Isn’t it curious that a theatre would want to shut down a play about extremism when such headlines are the very thing that sell papers? On the surface, it would appear so. However, Latif’s experience, when placed next to the stories of women such as Hani Richter and Samia Malik, seems to make more sense. Young journalist will usually do pretty much anything to secure themselves work, but when Hani was asked to pose as an ISIS recruit for a conservative magazine she told us how she “had to say no”. Her reasoning was that “they only wanted the article to keep fuelling [Islamophobic sentiment].” The honest and outspoken artist, Samia Malik, has also said that she has come under criticism for her political artwork that is critical of British foreign policy, which, she says, has led to her being labelled as an extremist or involved in ISIS. In such suspicious and unfriendly times, crass comments can cost a creative their reputation and see them excluded from artistic spaces. From these accounts, one is able to see that women who are racially profiled as Muslim are only allowed to be political on other people’s terms otherwise institutions are happy to silence them. Indeed, this was confirmed to use through an interview with an interview with Julia Farrington, who works at the Index of Censorship, she said that she believed “institutions would be looking for a certain kind of narrative from a Muslim”.
Conversations about identity, racism and radicalisation are ones that we desperately need to have. But, people in the best position to start them are being deprived of the platform to have them. You only have to check David Cameron’s speech about CAGE, a human rights organisation, to see how our Prime Minister uses the language of terrorism to delegitimise. Whilst it has always been trendy for young white people to bear the banner of being ‘radical’, we must acknowledge how even being able to define one’s self as radical can be a form of white privilege.

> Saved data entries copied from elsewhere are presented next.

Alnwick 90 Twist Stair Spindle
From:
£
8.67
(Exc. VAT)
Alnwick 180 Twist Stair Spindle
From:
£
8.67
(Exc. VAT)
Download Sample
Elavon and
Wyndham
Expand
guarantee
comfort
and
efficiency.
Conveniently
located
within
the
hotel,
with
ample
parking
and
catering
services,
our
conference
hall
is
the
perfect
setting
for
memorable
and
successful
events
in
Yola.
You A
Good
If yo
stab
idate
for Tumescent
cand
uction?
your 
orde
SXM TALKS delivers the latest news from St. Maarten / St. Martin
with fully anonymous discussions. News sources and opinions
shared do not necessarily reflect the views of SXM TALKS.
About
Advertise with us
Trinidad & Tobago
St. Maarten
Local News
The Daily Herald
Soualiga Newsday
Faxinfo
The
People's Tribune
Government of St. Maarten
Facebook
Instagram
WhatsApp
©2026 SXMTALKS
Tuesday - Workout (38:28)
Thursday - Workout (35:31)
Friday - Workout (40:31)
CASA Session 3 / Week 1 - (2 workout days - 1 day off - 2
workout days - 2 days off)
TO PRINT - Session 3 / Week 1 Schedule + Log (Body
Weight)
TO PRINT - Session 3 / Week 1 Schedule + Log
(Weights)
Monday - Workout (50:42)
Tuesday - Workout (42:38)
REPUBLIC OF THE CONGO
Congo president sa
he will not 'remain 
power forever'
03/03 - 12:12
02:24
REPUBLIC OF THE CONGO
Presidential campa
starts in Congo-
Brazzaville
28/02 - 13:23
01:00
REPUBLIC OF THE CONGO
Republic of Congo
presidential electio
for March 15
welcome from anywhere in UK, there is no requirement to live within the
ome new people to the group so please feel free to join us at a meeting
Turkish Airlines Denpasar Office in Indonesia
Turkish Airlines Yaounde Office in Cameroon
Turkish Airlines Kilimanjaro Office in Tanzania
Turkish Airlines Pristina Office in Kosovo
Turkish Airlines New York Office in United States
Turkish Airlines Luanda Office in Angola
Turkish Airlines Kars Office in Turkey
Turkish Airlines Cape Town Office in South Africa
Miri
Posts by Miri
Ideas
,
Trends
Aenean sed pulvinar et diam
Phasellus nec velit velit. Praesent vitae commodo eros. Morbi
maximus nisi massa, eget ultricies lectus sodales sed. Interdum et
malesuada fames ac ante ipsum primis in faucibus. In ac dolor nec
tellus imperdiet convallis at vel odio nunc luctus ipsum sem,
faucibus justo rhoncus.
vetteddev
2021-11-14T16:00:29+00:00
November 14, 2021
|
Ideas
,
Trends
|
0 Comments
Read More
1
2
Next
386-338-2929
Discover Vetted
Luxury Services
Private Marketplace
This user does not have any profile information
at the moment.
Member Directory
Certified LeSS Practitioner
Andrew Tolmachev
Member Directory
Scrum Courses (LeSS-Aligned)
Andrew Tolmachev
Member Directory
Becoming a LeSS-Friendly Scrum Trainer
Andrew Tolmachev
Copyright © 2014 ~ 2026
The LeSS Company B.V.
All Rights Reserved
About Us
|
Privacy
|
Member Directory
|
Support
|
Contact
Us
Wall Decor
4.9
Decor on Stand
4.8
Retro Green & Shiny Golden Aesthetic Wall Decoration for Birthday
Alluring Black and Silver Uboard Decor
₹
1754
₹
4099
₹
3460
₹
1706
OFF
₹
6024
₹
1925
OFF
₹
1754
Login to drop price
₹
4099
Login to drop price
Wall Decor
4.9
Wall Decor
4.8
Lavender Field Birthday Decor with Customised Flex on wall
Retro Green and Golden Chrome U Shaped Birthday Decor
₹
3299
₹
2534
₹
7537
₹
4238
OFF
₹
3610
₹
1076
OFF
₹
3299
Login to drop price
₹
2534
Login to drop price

But, it isn’t a simple division between us, the right wing media and the Government. Through the creation of our film, we came to acknowledge how we are all complicit in stereotypes even by the way we consume media. So, we want to situate some of Exploiting It? in a conventionally middle class British household as an acknowledgement of the way we are also involved in the production of Islamophobia. Furthermore, we have deliberately collaborated with a diverse range of women in order to amplify different voices all of which may not agree with one another but in a hope that together we can start a conversation about the deep, and far reaching, effects of Islamophobia on our society and culture.